Exercise objective:
Would you please reproduce all the entries exactly, leaving the pictures out?

(Records supplied)

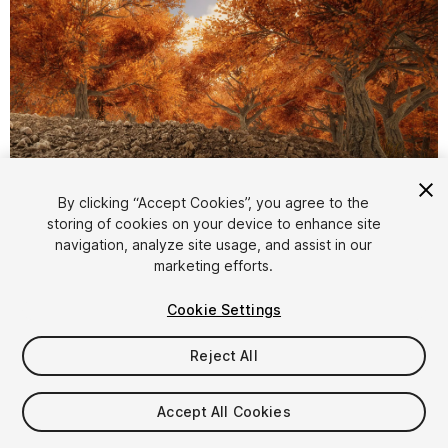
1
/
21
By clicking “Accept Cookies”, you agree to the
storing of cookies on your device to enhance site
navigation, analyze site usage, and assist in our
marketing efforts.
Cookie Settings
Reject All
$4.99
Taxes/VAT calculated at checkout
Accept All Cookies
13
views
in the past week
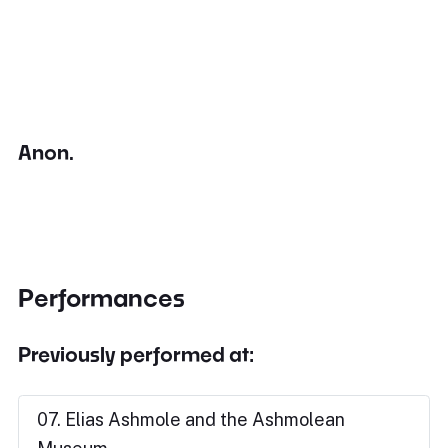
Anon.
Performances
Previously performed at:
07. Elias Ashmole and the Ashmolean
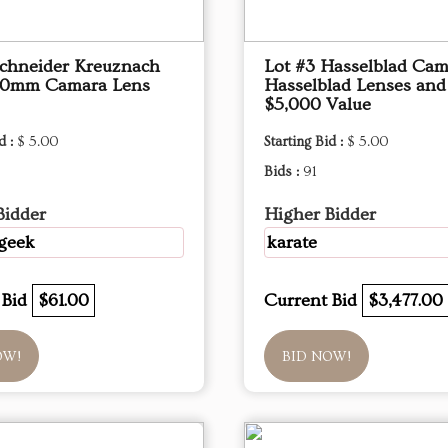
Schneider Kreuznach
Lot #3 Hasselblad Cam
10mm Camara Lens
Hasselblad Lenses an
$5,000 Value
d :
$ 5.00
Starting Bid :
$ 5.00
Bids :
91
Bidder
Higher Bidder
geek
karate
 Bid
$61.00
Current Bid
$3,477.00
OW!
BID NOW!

(End Records supplied)

Exercise response:
1
/
21
By clicking “Accept Cookies”, you agree to the
storing of cookies on your device to enhance site
navigation, analyze site usage, and assist in our
marketing efforts.
Cookie Settings
Reject All
$4.99
Taxes/VAT calculated at checkout
Accept All Cookies
13
views
in the past week
Anon.
Performances
Previously performed at:
07. Elias Ashmole and the Ashmolean
Schneider Kreuznach
Lot #3 Hasselblad Cam
10mm Camara Lens
Hasselblad Lenses an
$5,000 Value
d :
$ 5.00
Starting Bid :
$ 5.00
Bids :
91
Bidder
Higher Bidder
geek
karate
 Bid
$61.00
Current Bid
$3,477.00
OW!
BID NOW!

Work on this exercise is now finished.